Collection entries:
+===+

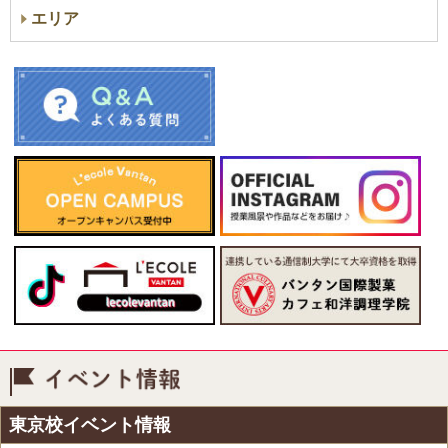
エリア
イベント情報
東京校イベント情報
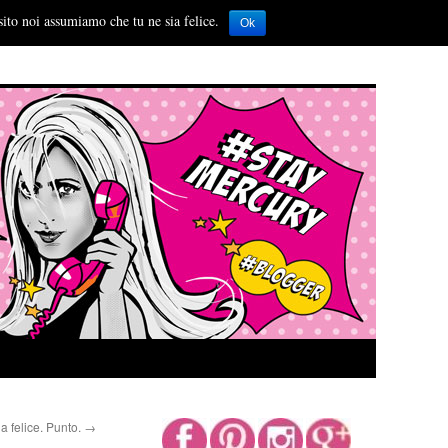
sito noi assumiamo che tu ne sia felice.
Ok
a felice. Punto.
→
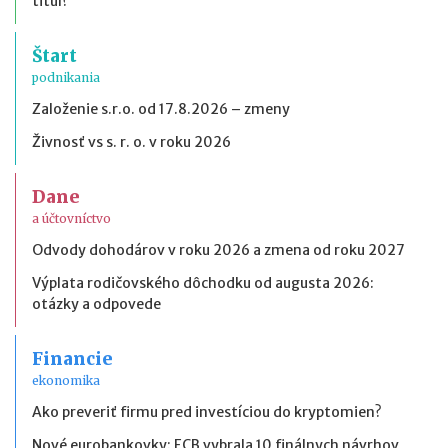
titul?
Štart
podnikania
Založenie s.r.o. od 17.8.2026 – zmeny
Živnosť vs s. r. o. v roku 2026
Dane
a účtovníctvo
Odvody dohodárov v roku 2026 a zmena od roku 2027
Výplata rodičovského dôchodku od augusta 2026:
otázky a odpovede
Financie
ekonomika
Ako preveriť firmu pred investíciou do kryptomien?
Nové eurobankovky: ECB vybrala 10 finálnych návrhov,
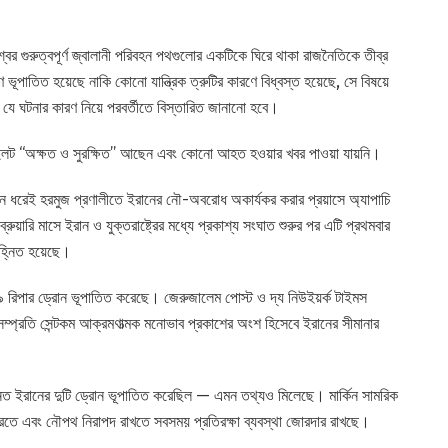
বের গুরুত্বপূর্ণ জ্বালানী পরিবহন পথগুলোর একটিকে ঘিরে থাকা রাজনৈতিকে তীব্র
ভূপাতিত হয়েছে নাকি কোনো যান্ত্রিক ত্রুটির কারণে বিধ্বস্ত হয়েছে, সে বিষয়ে
েন যে ঘটনার কারণ নিয়ে পরবর্তীতে বিস্তারিত জানানো হবে।
ই পাইলট ‘‘অক্ষত ও সুরক্ষিত’’ আছেন এবং কোনো আহত হওয়ার খবর পাওয়া যায়নি।
র্ঘদিন ধরেই হরমুজ প্রণালীতে ইরানের নৌ-অবরোধ অকার্যকর করার প্রয়াসে অ্যাপাচি
ুয়ারি মাসে ইরান ও যুক্তরাষ্ট্রের মধ্যে প্রকাশ্য সংঘাত শুরুর পর এটি প্রথমবার
চিহ্নিত হয়েছে।
৯ রিপার ড্রোন ভূপাতিত করেছে। জেরুজালেম পোস্ট ও দ্য নিউইয়র্ক টাইমস
সম্প্রতি সেন্টকম আক্রমণাত্মক মনোভাব প্রকাশের অংশ হিসেবে ইরানের সীমানার
হ্নিত ইরানের দুটি ড্রোন ভূপাতিত করেছিল — এমন তথ্যও মিলেছে। মার্কিন সামরিক
করতে এবং নৌপথ নিরাপদ রাখতে সবসময় প্রতিরক্ষা ব্যবস্থা জোরদার রাখছে।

+===+

» **WHAT TO DO**:
Rewrite the lines above, changing "Financie" to "Financovanie" and keeping everything else the same. Leave the pictures out.

» **ANSWER BOX**:
エリア
イベント情報
東京校イベント情報
sito noi assumiamo che tu ne sia felice.
Ok
a felice. Punto.
→
titul?
Štart
podnikania
Založenie s.r.o. od 17.8.2026 – zmeny
Živnosť vs s. r. o. v roku 2026
Dane
a účtovníctvo
Odvody dohodárov v roku 2026 a zmena od roku 2027
Výplata rodičovského dôchodku od augusta 2026:
otázky a odpovede
Financovanie
ekonomika
Ako preveriť firmu pred investíciou do kryptomien?
Nové eurobankovky: ECB vybrala 10 finálnych návrhov,
বের গুরুত্বপূর্ণ জ্বালানী পরিবহন পথগুলোর একটিকে ঘিরে থাকা রাজনৈতিকে তীব্র
ভূপাতিত হয়েছে নাকি কোনো যান্ত্রিক ত্রুটির কারণে বিধ্বস্ত হয়েছে, সে বিষয়ে
েন যে ঘটনার কারণ নিয়ে পরবর্তীতে বিস্তারিত জানানো হবে।
ই পাইলট ‘‘অক্ষত ও সুরক্ষিত’’ আছেন এবং কোনো আহত হওয়ার খবর পাওয়া যায়নি।
র্ঘদিন ধরেই হরমুজ প্রণালীতে ইরানের নৌ-অবরোধ অকার্যকর করার প্রয়াসে অ্যাপাচি
ুয়ারি মাসে ইরান ও যুক্তরাষ্ট্রের মধ্যে প্রকাশ্য সংঘাত শুরুর পর এটি প্রথমবার
চিহ্নিত হয়েছে।
৯ রিপার ড্রোন ভূপাতিত করেছে। জেরুজালেম পোস্ট ও দ্য নিউইয়র্ক টাইমস
সম্প্রতি সেন্টকম আক্রমণাত্মক মনোভাব প্রকাশের অংশ হিসেবে ইরানের সীমানার
হ্নিত ইরানের দুটি ড্রোন ভূপাতিত করেছিল — এমন তথ্যও মিলেছে। মার্কিন সামরিক
করতে এবং নৌপথ নিরাপদ রাখতে সবসময় প্রতিরক্ষা ব্যবস্থা জোরদার রাখছে।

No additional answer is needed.